Prompt =>
Among these entries, count the lines containing the word "hits" and answer with only the number.

Raw data =>

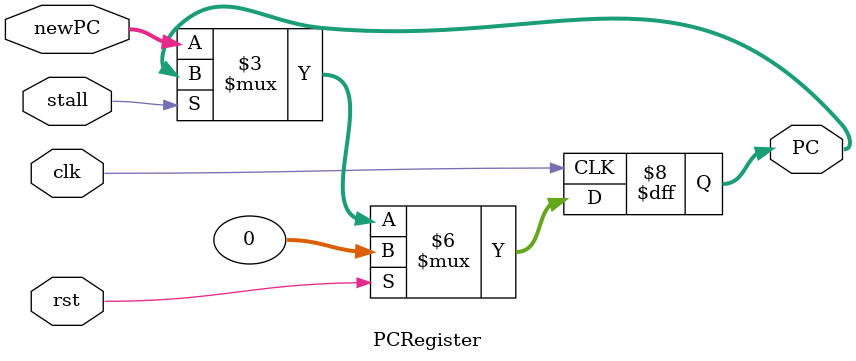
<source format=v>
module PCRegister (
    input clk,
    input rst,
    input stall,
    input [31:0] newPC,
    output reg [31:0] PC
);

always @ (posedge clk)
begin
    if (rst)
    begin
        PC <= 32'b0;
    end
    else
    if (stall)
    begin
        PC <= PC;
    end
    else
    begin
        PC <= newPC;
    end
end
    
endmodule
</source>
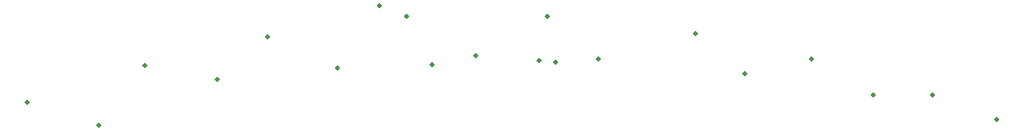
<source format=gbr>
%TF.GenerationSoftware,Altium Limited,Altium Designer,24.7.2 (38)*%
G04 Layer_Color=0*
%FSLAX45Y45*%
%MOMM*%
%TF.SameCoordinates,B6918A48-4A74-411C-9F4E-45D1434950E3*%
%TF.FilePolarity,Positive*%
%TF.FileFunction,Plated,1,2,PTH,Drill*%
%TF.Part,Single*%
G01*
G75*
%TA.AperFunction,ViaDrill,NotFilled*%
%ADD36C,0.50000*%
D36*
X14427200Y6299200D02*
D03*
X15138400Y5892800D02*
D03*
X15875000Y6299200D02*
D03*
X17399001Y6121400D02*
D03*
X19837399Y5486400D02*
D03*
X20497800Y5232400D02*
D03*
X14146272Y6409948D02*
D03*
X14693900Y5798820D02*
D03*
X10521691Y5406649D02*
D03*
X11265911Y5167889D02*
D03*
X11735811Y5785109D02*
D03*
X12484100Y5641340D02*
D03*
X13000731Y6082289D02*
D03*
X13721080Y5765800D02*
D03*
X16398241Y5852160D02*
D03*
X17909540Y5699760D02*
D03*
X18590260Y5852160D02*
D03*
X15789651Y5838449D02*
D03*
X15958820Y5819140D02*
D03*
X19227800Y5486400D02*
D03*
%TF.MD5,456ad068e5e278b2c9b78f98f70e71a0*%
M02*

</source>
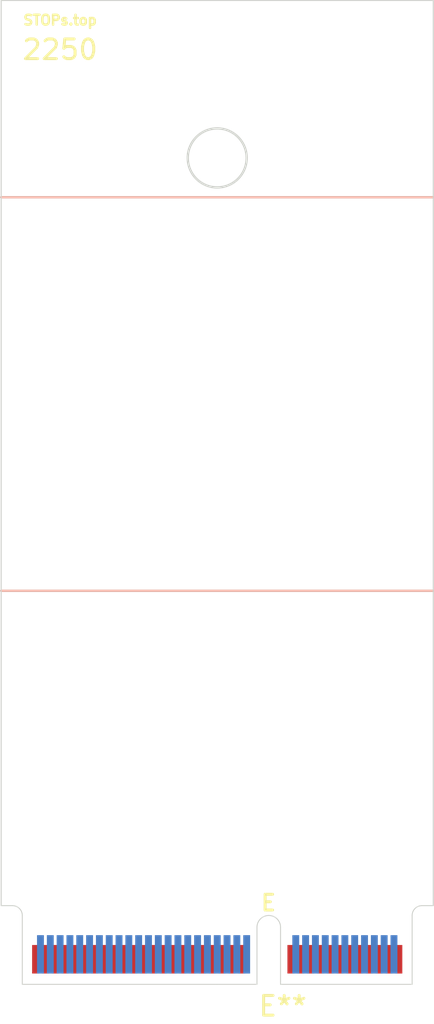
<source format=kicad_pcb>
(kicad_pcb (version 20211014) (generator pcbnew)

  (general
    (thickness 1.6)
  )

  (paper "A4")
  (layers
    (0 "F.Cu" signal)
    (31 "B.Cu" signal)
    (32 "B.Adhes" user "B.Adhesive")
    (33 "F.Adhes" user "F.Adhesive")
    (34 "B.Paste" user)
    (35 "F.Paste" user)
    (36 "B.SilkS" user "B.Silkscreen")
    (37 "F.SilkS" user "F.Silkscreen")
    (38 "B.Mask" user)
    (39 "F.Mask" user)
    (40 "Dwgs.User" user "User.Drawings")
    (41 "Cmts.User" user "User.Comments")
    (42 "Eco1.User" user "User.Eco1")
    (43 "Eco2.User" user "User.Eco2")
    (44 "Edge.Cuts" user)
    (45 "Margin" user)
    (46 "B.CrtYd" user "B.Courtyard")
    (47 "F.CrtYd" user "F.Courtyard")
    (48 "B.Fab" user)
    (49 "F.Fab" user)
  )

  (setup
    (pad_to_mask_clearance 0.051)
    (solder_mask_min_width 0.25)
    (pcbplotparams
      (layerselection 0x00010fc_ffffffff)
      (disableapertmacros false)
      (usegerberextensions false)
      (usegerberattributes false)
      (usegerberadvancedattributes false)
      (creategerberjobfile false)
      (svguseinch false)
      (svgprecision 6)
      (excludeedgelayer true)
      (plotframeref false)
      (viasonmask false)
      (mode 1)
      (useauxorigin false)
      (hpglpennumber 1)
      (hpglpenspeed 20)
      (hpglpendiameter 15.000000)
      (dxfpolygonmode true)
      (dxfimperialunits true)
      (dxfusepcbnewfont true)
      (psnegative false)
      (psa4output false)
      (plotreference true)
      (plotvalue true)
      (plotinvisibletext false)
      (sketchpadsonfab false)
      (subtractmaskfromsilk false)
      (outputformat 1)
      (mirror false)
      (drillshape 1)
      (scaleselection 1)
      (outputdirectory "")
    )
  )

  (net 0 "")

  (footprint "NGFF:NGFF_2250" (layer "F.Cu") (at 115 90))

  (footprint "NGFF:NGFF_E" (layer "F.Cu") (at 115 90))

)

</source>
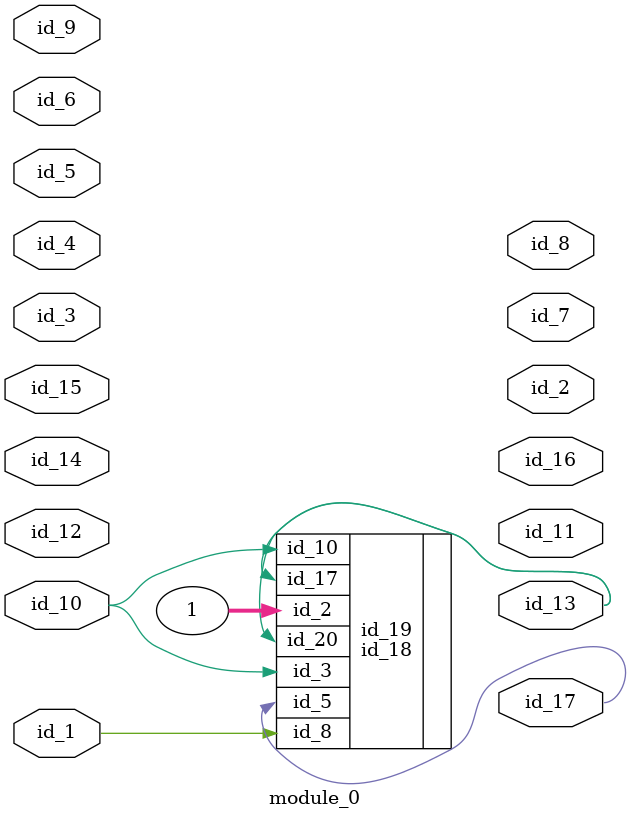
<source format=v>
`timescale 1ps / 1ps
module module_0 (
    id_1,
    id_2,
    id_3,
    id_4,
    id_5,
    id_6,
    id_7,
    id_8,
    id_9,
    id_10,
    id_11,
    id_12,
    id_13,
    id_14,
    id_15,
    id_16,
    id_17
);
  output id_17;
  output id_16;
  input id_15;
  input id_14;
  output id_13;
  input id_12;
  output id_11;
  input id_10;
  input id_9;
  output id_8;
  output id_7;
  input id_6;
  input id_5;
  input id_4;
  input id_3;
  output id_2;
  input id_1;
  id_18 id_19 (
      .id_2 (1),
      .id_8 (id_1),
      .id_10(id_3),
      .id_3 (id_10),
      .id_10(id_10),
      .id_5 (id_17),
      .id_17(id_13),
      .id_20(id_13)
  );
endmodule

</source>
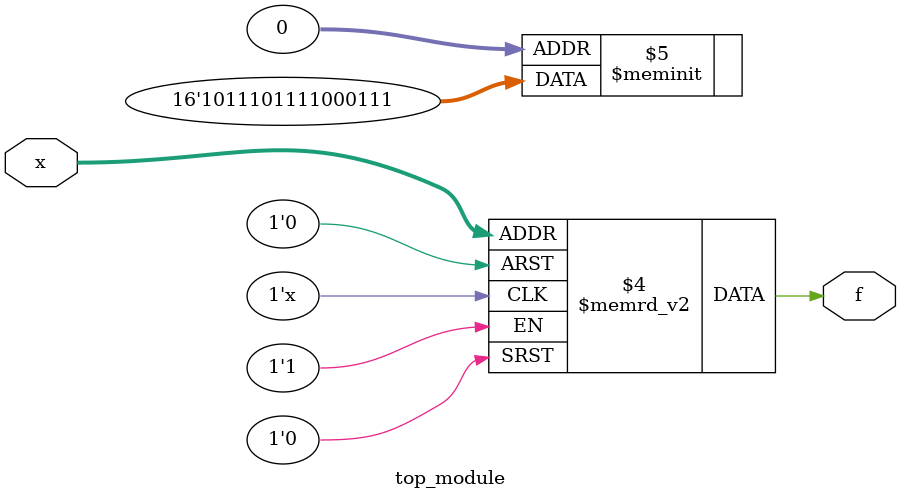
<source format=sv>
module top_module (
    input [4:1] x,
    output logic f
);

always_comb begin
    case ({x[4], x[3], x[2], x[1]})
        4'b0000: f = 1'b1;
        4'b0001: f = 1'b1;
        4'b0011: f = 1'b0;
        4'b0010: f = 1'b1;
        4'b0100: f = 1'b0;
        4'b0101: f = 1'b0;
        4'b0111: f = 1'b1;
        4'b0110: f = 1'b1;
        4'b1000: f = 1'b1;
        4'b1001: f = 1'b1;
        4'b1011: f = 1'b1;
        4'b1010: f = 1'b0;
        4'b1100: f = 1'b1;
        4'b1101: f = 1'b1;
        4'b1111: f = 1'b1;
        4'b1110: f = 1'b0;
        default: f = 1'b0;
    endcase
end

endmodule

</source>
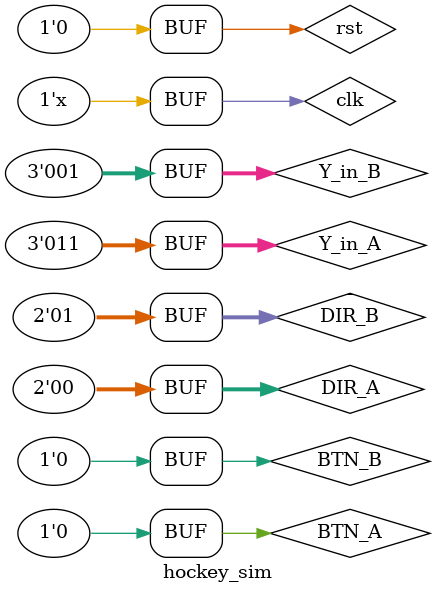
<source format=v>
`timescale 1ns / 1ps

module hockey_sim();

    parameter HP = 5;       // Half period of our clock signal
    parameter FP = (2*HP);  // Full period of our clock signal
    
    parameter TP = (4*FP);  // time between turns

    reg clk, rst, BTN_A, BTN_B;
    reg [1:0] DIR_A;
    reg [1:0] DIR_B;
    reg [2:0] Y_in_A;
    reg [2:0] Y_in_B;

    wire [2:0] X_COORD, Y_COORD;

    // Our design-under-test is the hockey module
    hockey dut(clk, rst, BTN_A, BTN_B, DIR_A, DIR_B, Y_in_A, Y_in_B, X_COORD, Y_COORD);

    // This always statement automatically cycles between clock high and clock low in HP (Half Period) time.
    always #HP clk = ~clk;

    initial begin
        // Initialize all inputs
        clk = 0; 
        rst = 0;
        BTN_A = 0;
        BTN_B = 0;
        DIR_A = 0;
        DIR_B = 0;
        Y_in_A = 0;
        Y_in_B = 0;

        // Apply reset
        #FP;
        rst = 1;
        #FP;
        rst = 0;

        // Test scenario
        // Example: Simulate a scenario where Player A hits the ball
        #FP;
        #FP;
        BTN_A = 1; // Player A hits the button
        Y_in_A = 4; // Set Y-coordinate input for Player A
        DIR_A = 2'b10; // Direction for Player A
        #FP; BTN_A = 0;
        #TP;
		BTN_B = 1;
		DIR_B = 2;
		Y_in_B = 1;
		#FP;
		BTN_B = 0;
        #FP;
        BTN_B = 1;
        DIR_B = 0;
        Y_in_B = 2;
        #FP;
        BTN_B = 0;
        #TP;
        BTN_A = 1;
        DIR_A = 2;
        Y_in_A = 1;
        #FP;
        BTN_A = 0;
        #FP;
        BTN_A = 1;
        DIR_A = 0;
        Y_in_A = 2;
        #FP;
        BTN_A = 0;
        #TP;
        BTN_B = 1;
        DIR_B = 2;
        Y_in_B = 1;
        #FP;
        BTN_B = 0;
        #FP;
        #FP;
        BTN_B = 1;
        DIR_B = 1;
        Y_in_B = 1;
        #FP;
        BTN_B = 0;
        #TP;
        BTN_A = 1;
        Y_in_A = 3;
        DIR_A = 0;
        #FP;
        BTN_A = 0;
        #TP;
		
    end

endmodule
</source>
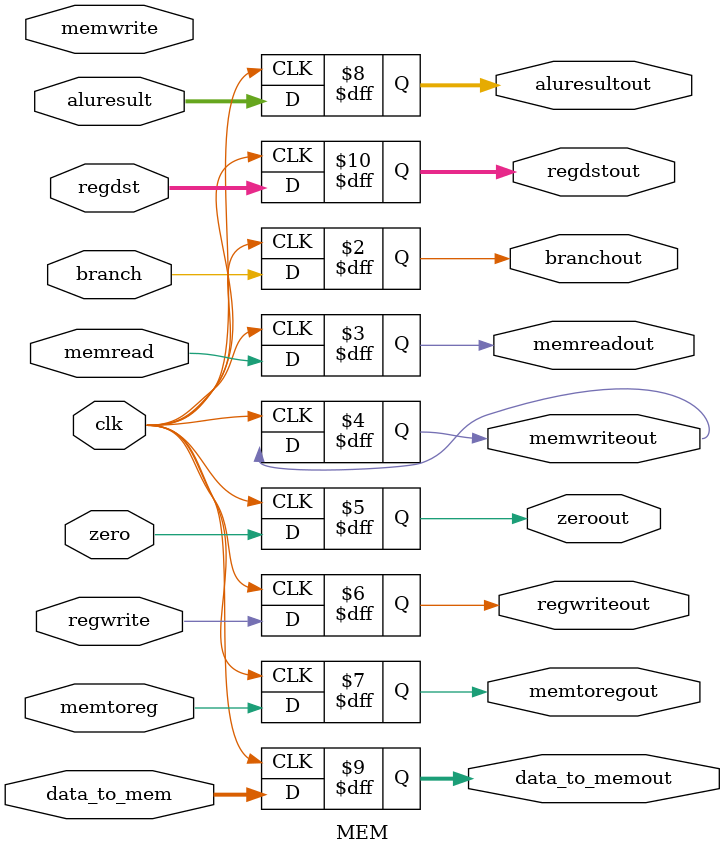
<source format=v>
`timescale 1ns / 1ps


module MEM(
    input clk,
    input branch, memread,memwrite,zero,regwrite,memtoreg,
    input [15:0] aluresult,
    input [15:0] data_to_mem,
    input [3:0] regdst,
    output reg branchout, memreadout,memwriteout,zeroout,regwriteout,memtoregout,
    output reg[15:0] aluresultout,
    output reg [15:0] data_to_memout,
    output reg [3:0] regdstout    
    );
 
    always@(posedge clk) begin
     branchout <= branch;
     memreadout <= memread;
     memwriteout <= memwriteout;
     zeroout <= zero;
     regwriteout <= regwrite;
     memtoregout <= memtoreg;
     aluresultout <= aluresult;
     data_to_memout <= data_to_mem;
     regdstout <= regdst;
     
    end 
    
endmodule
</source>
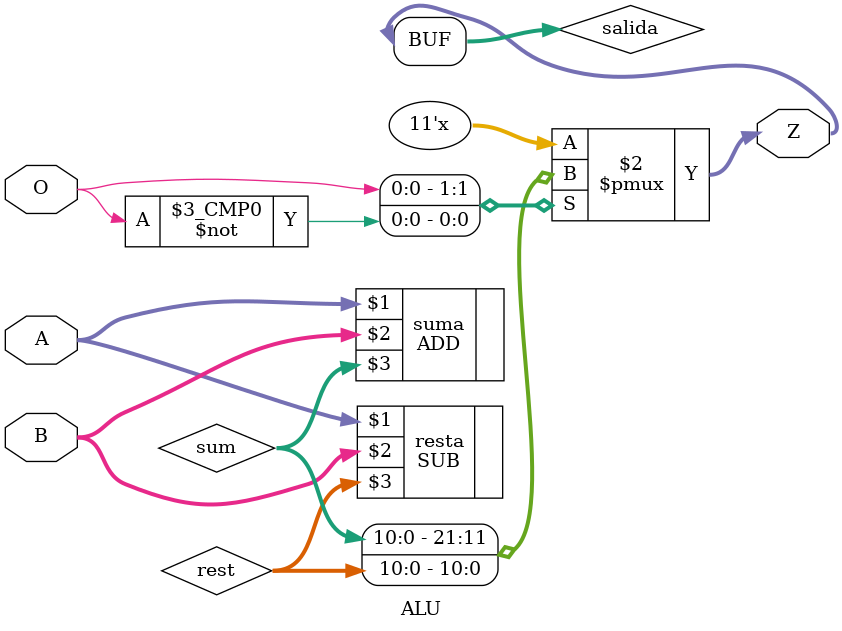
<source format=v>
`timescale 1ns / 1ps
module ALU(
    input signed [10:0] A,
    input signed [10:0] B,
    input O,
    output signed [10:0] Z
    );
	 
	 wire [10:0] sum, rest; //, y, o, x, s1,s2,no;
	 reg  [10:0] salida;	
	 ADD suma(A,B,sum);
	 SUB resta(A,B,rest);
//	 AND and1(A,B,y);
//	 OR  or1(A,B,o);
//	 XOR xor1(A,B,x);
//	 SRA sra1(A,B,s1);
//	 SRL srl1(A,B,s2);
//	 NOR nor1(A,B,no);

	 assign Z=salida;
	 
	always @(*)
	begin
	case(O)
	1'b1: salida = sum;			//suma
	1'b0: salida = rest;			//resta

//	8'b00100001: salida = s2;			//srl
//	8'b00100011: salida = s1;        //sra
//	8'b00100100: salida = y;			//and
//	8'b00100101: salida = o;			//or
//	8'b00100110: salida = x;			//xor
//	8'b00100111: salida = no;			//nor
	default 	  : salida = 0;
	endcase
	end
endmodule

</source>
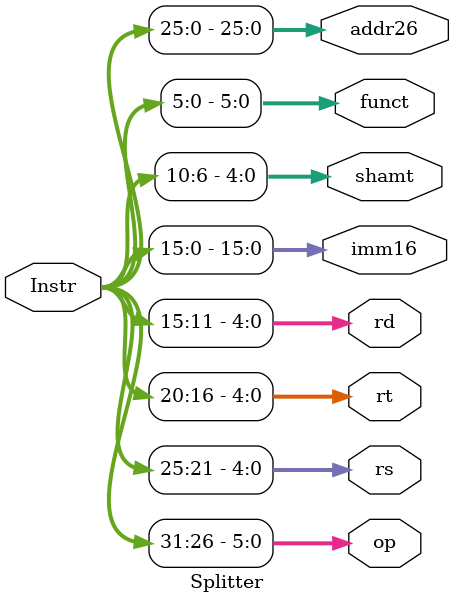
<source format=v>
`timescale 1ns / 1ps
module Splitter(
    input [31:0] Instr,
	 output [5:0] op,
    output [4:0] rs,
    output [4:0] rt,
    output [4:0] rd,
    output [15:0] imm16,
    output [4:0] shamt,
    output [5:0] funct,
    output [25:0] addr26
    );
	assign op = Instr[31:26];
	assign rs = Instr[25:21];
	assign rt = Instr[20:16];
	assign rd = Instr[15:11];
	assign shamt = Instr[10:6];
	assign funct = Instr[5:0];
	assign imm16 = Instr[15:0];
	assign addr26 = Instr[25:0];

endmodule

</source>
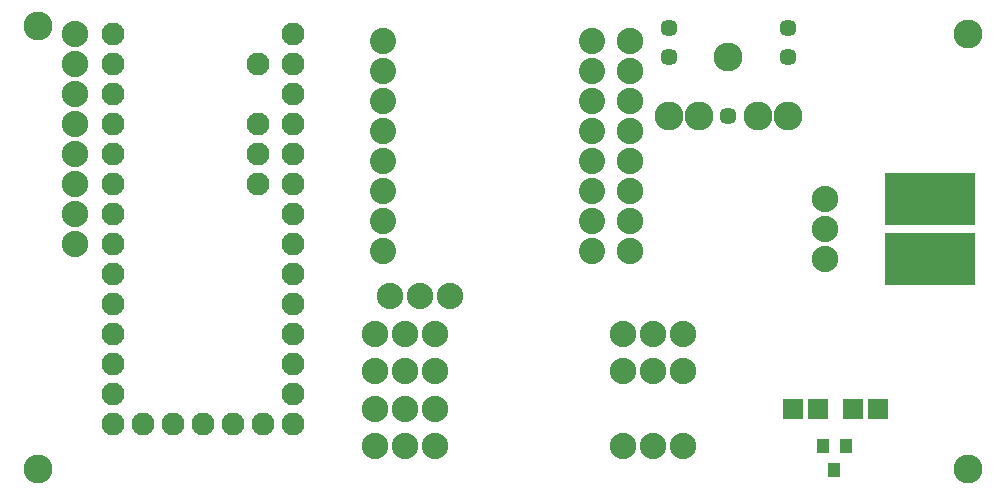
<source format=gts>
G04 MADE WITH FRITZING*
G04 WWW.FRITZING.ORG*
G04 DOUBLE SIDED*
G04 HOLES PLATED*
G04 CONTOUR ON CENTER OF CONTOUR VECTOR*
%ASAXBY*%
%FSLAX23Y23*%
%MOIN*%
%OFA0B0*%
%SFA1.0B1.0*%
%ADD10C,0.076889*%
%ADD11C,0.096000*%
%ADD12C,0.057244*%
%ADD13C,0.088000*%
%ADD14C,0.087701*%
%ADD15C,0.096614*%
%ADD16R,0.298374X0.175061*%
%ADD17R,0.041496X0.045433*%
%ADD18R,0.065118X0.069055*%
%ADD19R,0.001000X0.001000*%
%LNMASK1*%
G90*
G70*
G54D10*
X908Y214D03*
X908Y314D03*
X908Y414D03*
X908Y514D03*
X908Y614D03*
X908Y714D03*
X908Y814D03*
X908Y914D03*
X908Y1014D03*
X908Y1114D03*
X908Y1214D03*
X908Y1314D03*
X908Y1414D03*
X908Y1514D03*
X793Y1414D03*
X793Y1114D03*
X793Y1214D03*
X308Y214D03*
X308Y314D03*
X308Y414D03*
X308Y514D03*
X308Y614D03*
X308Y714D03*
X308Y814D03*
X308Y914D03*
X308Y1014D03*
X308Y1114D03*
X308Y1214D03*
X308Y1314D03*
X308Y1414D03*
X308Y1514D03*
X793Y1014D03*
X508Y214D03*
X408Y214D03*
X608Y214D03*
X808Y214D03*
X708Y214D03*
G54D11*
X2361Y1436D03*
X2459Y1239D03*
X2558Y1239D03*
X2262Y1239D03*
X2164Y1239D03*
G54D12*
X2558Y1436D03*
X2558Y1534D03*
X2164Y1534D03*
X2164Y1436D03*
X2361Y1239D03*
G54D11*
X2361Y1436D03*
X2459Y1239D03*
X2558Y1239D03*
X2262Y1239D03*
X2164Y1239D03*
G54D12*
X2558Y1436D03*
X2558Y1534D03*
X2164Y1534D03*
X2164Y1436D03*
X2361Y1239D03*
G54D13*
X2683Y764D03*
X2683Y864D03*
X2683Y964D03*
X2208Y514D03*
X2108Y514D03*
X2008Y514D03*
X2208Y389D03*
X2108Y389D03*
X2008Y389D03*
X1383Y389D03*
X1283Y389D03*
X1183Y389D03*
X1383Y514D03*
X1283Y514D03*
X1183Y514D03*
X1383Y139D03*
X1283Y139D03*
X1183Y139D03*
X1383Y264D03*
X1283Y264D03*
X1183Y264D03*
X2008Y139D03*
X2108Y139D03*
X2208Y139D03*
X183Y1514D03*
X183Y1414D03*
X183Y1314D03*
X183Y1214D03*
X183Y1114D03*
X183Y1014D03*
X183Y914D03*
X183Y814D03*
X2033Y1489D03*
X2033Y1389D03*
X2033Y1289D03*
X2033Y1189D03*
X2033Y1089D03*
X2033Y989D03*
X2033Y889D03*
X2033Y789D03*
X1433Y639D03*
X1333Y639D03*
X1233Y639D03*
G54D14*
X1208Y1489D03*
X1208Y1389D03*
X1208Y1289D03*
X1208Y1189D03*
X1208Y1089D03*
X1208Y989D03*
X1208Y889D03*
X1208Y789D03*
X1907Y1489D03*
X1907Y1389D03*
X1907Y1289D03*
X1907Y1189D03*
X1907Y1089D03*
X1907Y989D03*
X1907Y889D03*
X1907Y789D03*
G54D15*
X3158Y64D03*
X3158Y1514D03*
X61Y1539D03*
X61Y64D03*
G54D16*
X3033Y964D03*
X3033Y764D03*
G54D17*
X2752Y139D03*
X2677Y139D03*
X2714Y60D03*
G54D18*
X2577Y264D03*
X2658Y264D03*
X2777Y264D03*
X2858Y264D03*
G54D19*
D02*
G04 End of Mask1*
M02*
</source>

Expected output =>
2